**RECORDS FOR THE TASK**:
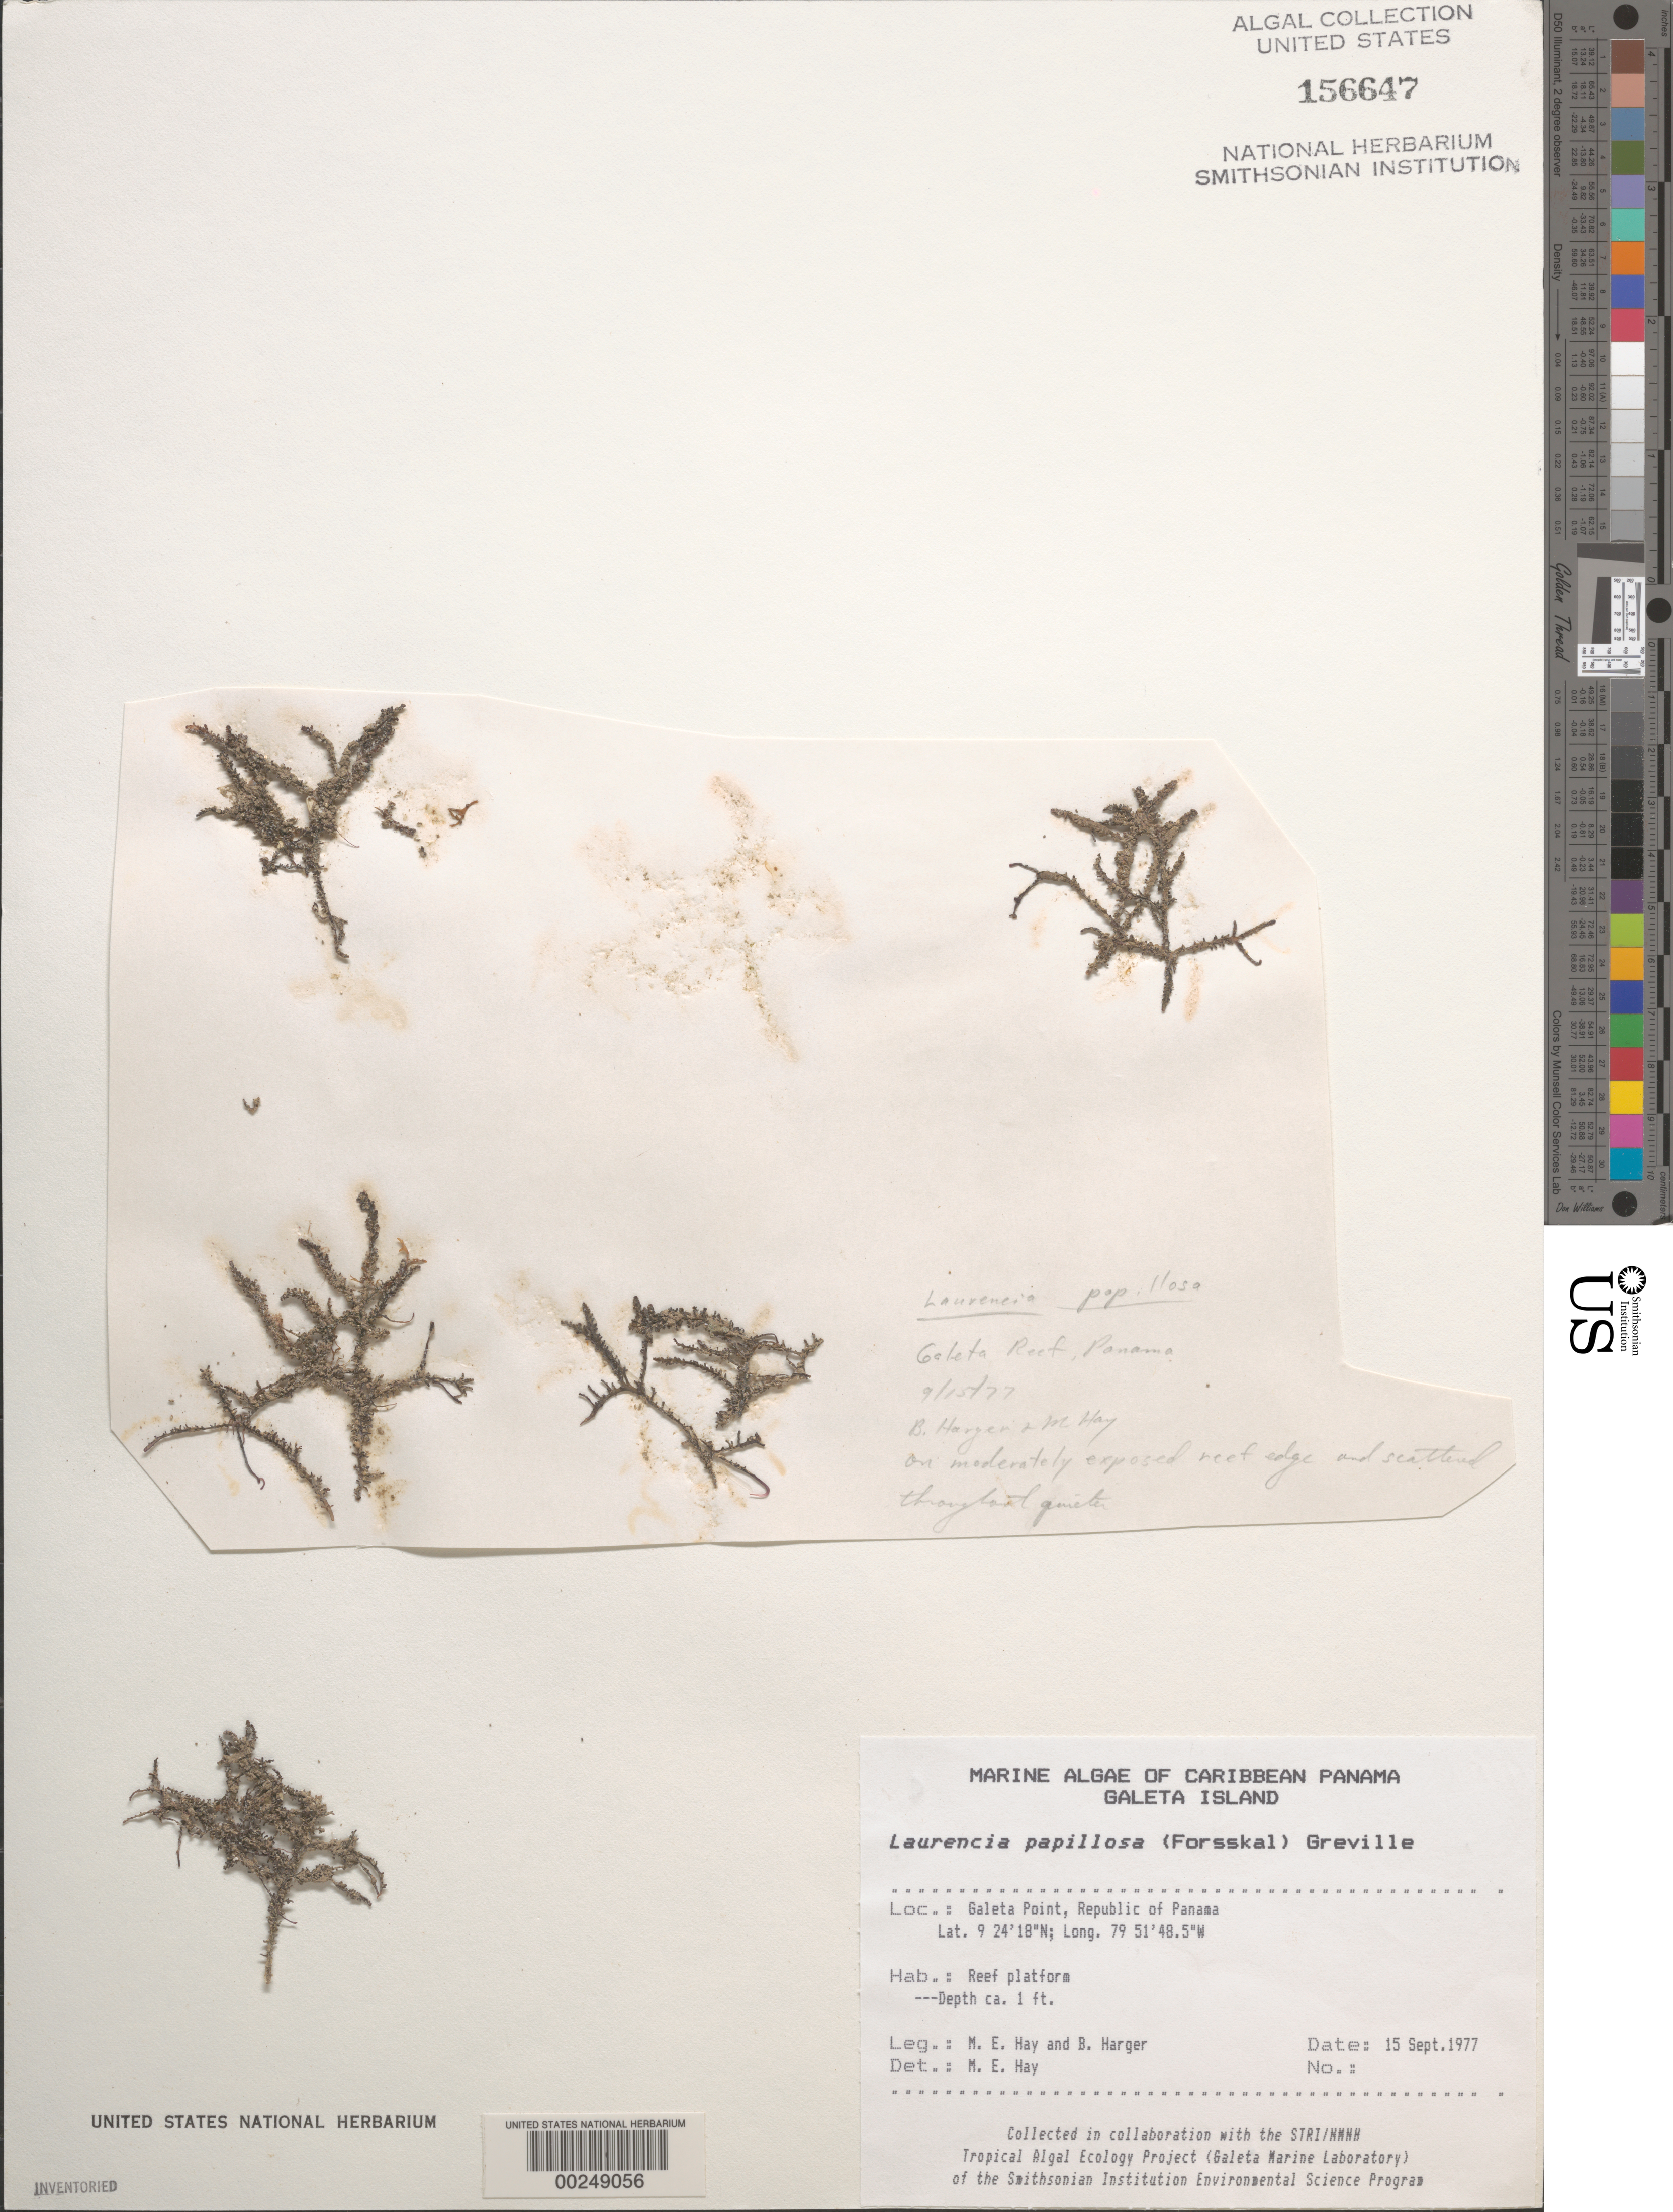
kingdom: Plantae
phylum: Rhodophyta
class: Florideophyceae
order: Ceramiales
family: Rhodomelaceae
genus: Palisada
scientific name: Palisada perforata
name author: (Bory) K.W. Nam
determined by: Algae name updating Project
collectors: M. E. Hay & B. W. Harger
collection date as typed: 15 Sep 1977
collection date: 1977-09-15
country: Panama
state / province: Colón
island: Galeta Island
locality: Galeta Point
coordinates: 9 24' 18" N, 79 51' 48.5" W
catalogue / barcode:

**TASK PROMPT**: Reproduce every line of the records above word for word, omitting the pictures.

**REPLY**:
kingdom: Plantae
phylum: Rhodophyta
class: Florideophyceae
order: Ceramiales
family: Rhodomelaceae
genus: Palisada
scientific name: Palisada perforata
name author: (Bory) K.W. Nam
determined by: Algae name updating Project
collectors: M. E. Hay & B. W. Harger
collection date as typed: 15 Sep 1977
collection date: 1977-09-15
country: Panama
state / province: Colón
island: Galeta Island
locality: Galeta Point
coordinates: 9 24' 18" N, 79 51' 48.5" W
catalogue / barcode:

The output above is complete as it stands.